• **Information shown**
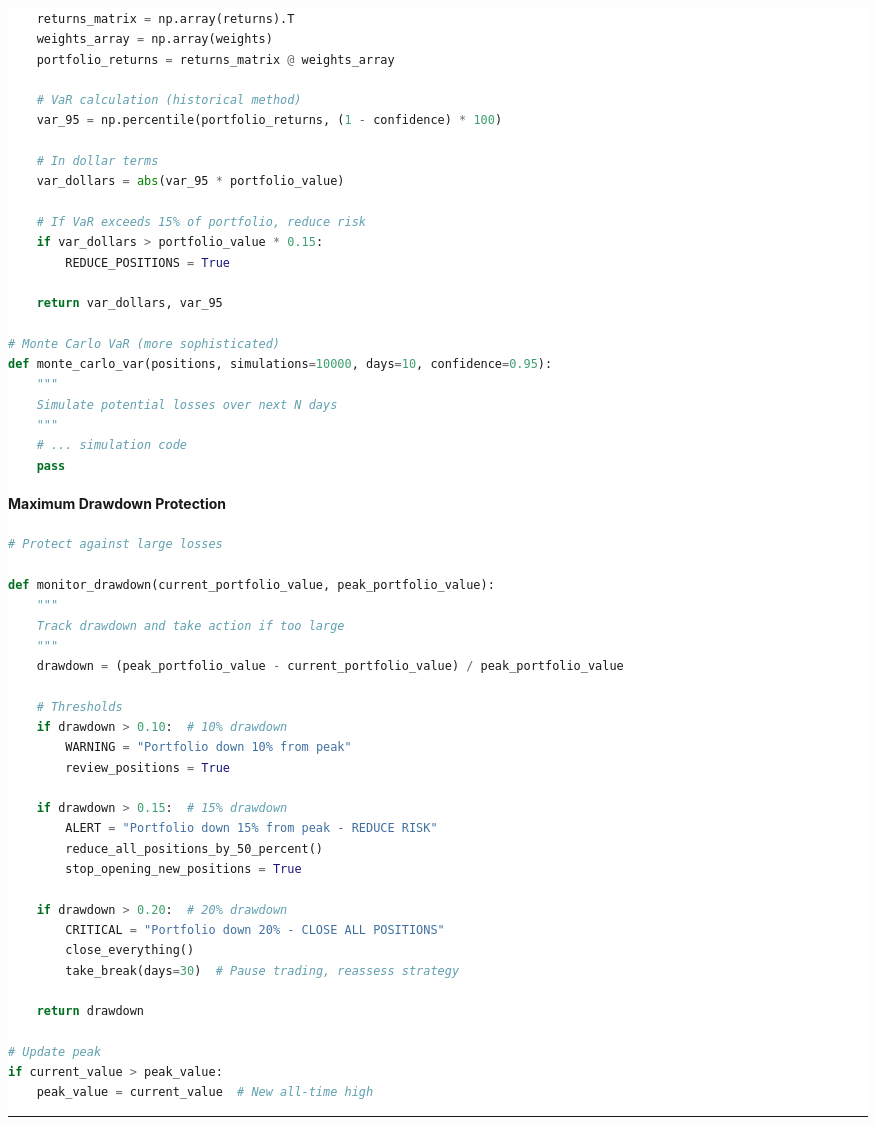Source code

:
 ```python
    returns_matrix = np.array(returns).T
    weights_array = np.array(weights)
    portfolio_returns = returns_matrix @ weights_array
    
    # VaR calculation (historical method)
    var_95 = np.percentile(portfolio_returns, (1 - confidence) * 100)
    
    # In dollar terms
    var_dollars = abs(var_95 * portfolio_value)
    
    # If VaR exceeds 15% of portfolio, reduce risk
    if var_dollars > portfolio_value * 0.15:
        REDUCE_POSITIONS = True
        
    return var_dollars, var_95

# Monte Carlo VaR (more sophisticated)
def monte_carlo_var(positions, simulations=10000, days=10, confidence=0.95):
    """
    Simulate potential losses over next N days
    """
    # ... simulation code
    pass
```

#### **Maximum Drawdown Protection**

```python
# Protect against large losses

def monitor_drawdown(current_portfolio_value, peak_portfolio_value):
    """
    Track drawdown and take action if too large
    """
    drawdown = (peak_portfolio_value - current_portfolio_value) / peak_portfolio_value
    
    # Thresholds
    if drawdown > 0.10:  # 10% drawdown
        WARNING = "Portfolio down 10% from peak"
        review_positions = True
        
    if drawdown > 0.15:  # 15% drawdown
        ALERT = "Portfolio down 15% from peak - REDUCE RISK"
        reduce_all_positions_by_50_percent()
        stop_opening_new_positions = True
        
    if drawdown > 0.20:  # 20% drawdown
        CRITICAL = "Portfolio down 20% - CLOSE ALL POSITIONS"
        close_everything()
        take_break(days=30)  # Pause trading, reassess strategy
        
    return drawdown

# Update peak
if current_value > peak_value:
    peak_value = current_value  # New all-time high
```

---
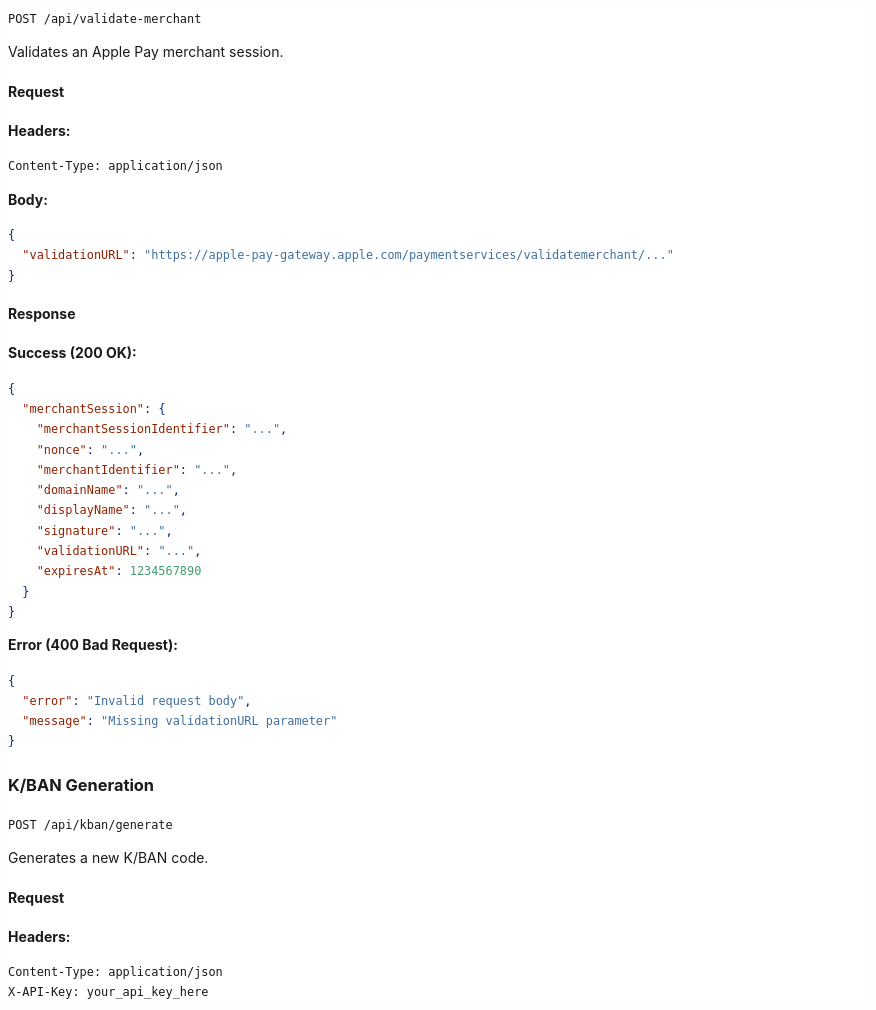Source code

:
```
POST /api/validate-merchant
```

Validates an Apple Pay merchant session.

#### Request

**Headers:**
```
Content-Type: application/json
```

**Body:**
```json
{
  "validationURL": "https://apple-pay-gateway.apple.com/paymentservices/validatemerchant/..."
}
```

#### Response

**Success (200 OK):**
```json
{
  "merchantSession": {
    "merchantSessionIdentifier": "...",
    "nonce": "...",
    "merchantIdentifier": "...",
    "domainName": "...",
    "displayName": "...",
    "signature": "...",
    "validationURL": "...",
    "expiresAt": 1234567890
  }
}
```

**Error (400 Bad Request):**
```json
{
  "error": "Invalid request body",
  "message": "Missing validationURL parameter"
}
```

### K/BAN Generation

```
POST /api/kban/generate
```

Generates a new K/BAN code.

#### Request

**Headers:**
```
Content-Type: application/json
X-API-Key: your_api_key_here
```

• **Activity**
Find the string "True" in the data. Report each line it appears in.

• **Answer to the exercise**
        REDUCE_POSITIONS = True
        review_positions = True
        stop_opening_new_positions = True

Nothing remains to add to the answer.